◆ **What is expected**
All entries are to be printed again exactly, with their images omitted.

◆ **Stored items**
════════
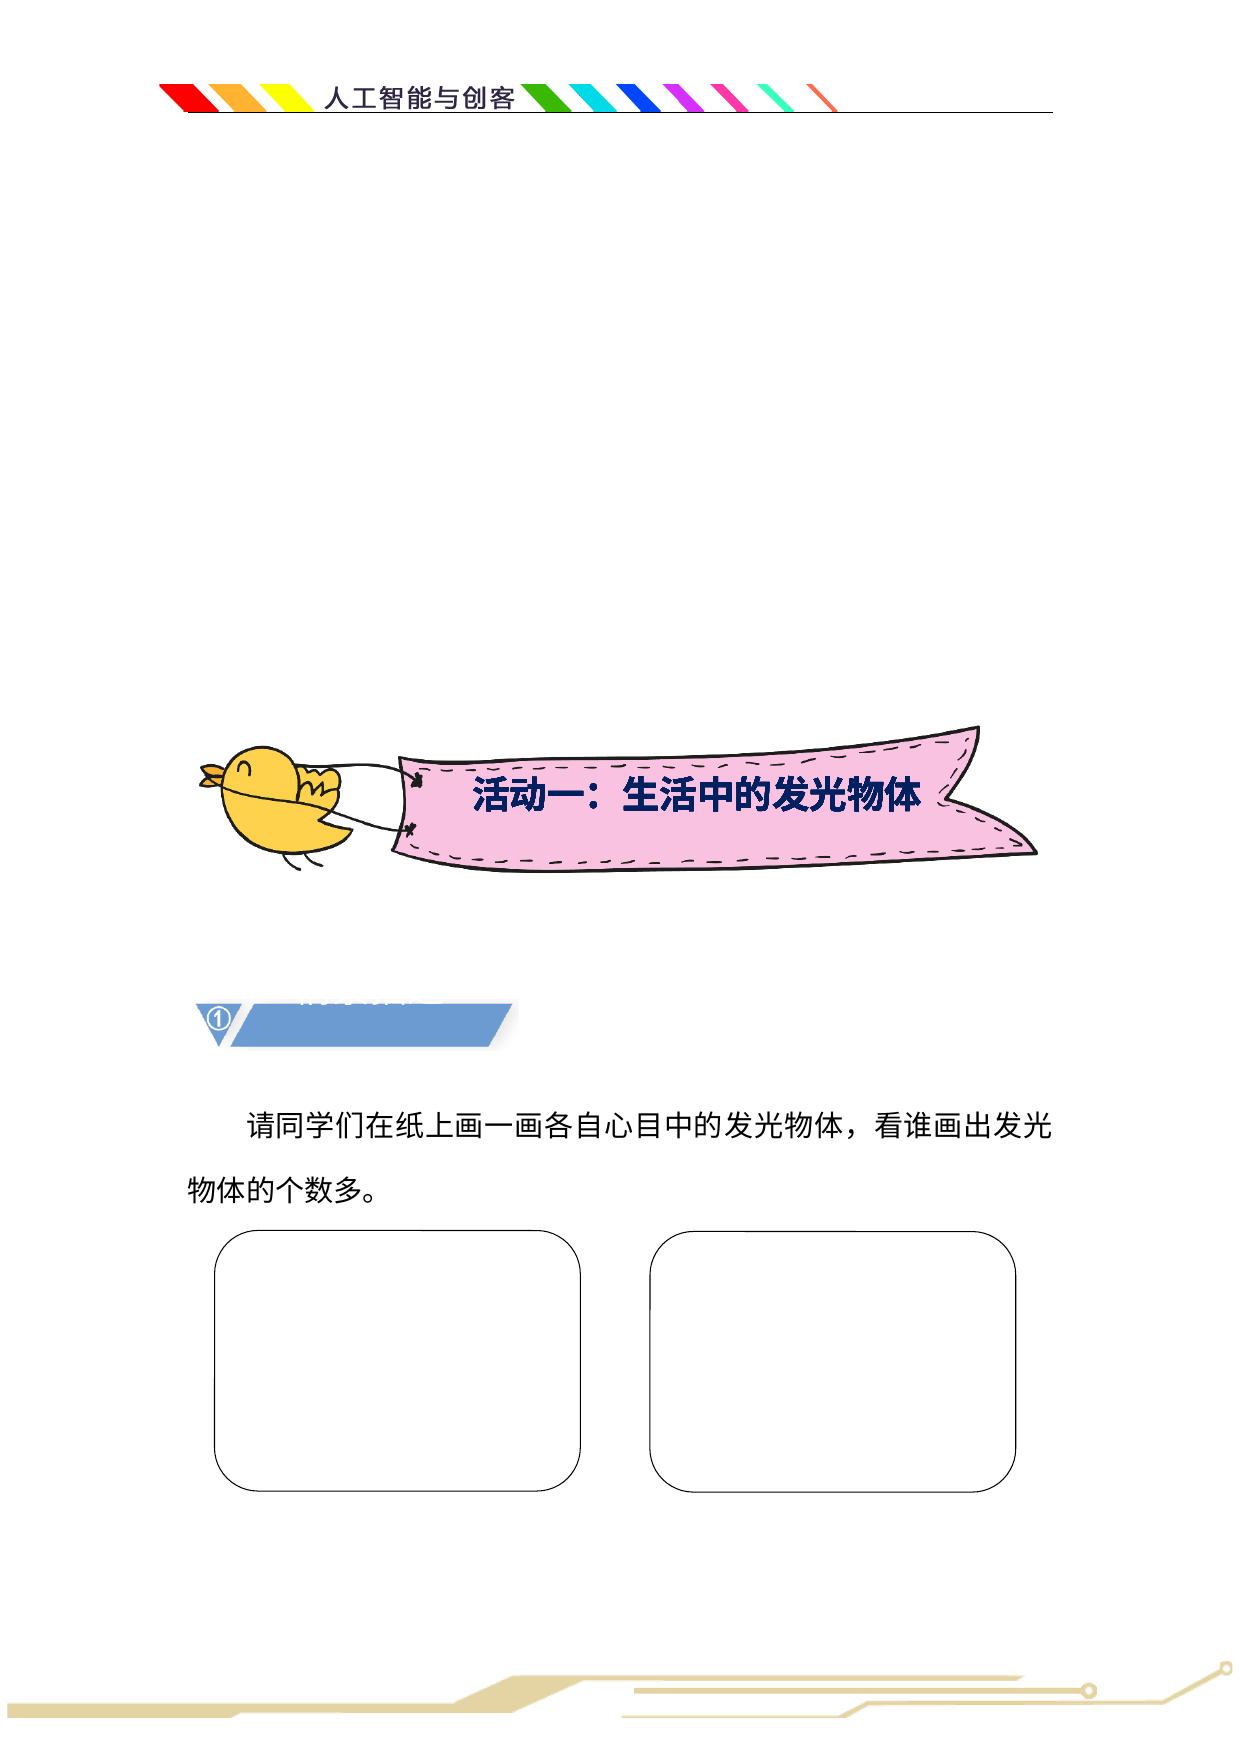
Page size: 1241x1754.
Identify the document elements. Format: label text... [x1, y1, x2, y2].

picture [187, 999, 519, 1051]
text 请同学们在纸上画一画各自心目中的发光物体，看谁画出发光物体的个数多。 [187, 1091, 1053, 1221]
picture [159, 84, 1198, 112]
picture [184, 716, 1050, 885]
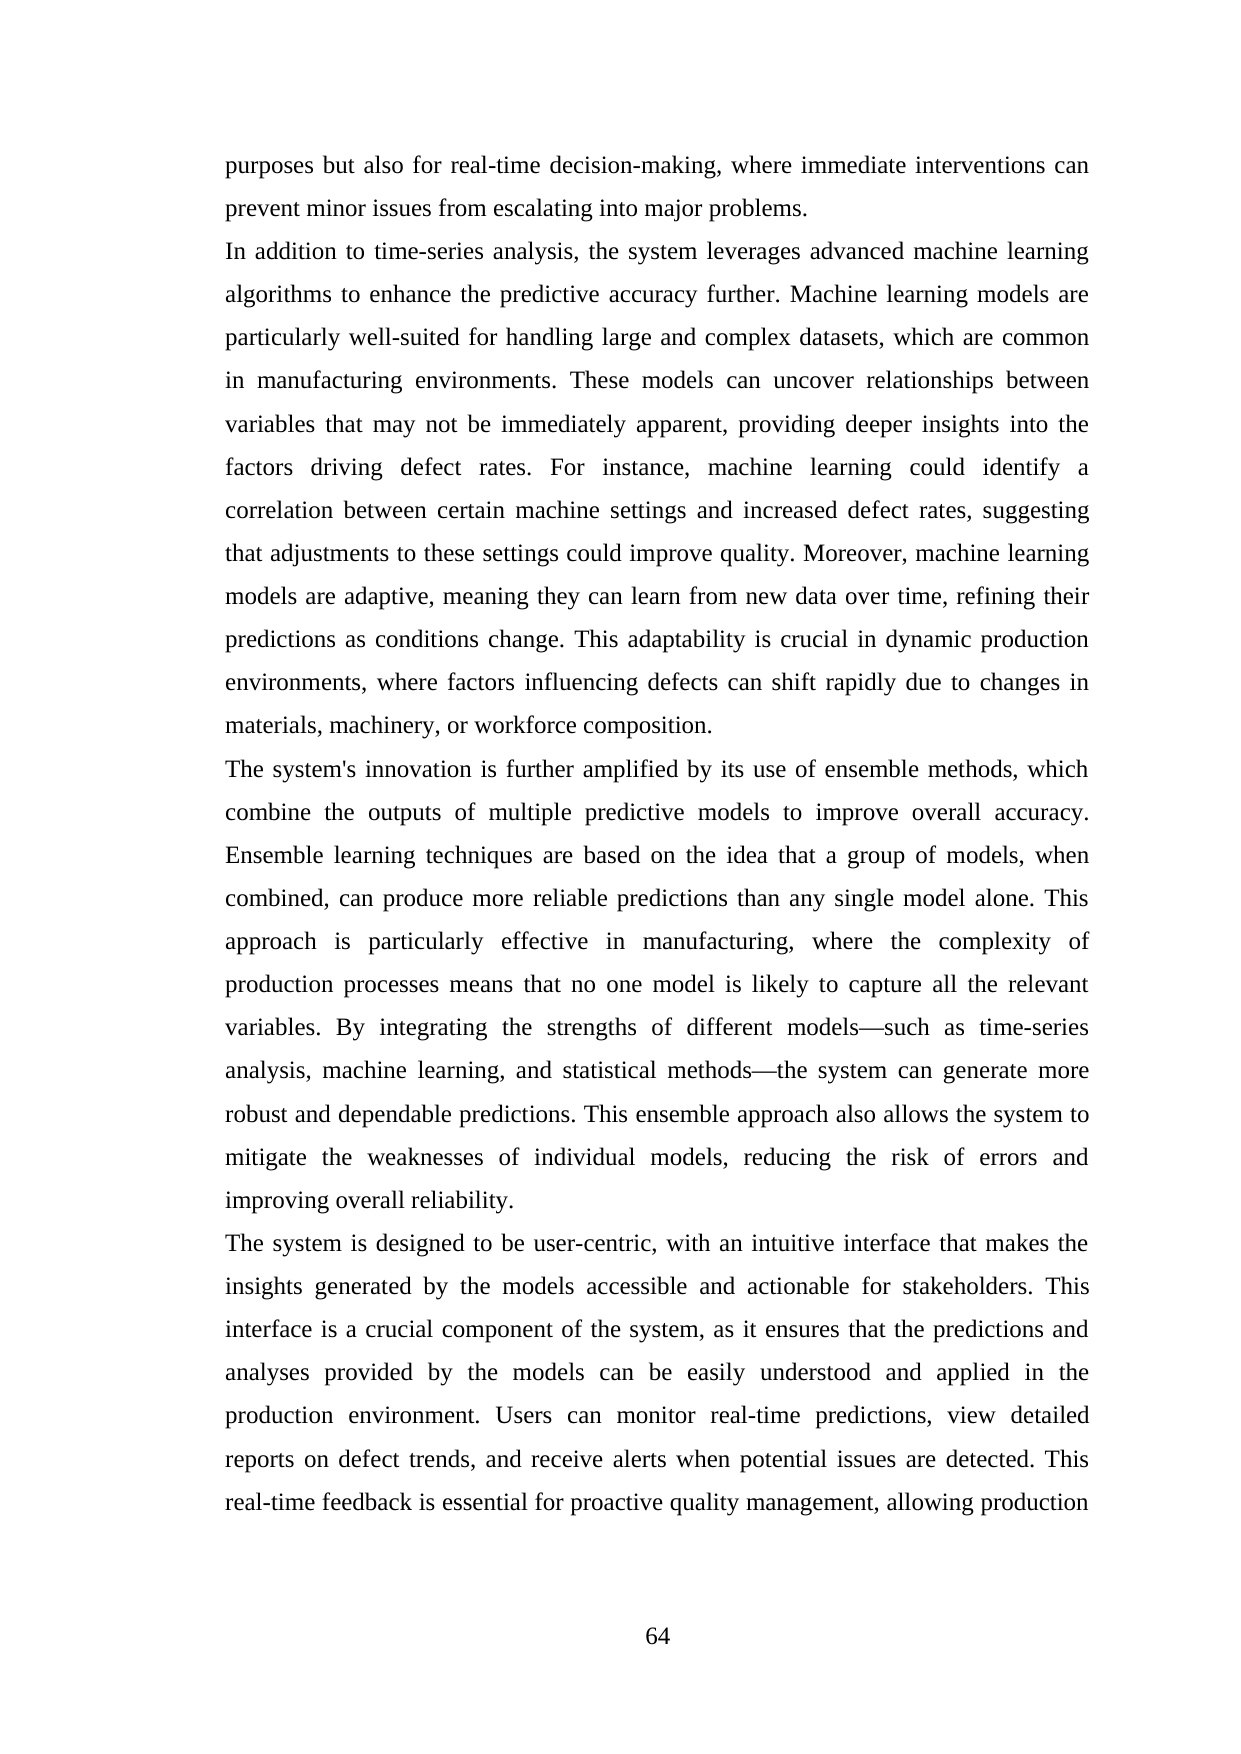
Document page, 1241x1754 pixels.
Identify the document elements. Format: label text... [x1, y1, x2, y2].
════════
◆ **Expected answer**
Page size: 1241x1754.
Identify the document elements. Format: label text... [x1, y1, x2, y2].

picture [187, 999, 519, 1051]
text 请同学们在纸上画一画各自心目中的发光物体，看谁画出发光物体的个数多。 [187, 1091, 1053, 1221]
picture [159, 84, 1198, 112]
picture [184, 716, 1050, 885]
Document page, 1241x1754 pixels.
Identify the document elements. Format: label text... [x1, y1, x2, y2].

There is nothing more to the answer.